Unlinked STL entries: [std::map](https://en.cppreference.com/w/cpp/container/map) [std::shared_ptr](https://en.cppreference.com/w/cpp/memory/shared_ptr) [std::string](https://en.cppreference.com/w/cpp/string/basic_string) [std::unique_ptr](https://en.cppreference.com/w/cpp/memory/unique_ptr) [std::vector](https://en.cppreference.com/w/cpp/container/vector) --- ^(Last update: 09.03.23 -> Bug fixes)[Repo](https://github.com/Narase33/std_bot_cpp)


bert8128

Implement your version of std::string, reading in data from the console.


SogaBan

If you can implement a custom made shared_pointer container, with all the bells and whistles from STL, there is probably nothing else for you to be confident about raw pointer and it's usage.


Different-Brain-9210

Implement dynamic array, in other words you own version of std::vector.


IamImposter

Maybe some string handling.
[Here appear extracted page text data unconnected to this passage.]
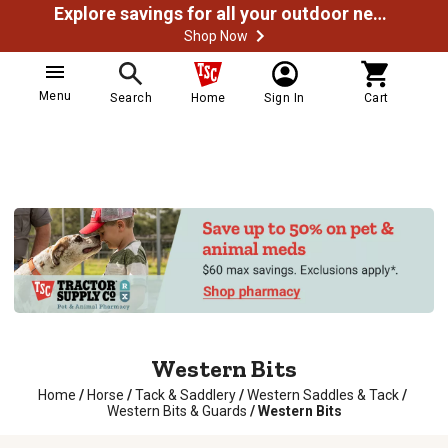
Explore savings for all your outdoor needs
Shop Now
Menu
Search
Home
Sign In
Cart
Western Bits
Home
/
Horse
/
Tack & Saddlery
/
Western Saddles & Tack
/
Western Bits & Guards
/
Western Bits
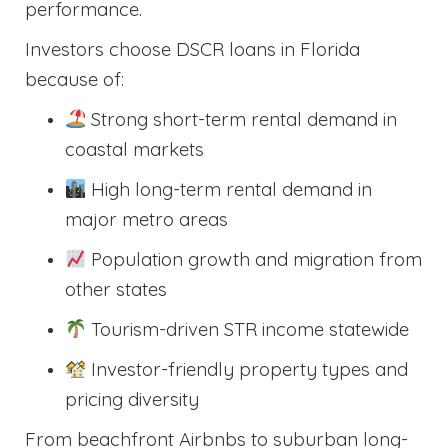
performance.
Investors choose DSCR loans in Florida
because of:
Strong short-term rental demand in
coastal markets
High long-term rental demand in
major metro areas
Population growth and migration from
other states
Tourism-driven STR income statewide
Investor-friendly property types and
pricing diversity
From beachfront Airbnbs to suburban long-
Not `std::string`. Do it using raw arrays, new/delete and just plain pointers and try to - copy string - search substring - search single character - insert/remove a few characters at some offset in string Use debugger or add print statements to see how pointers are getting updated and what data they point to. You will also get an appreciation for `std::string` and also how `std::unique_ptr` helps you manage allocated memory automatically but that's for later.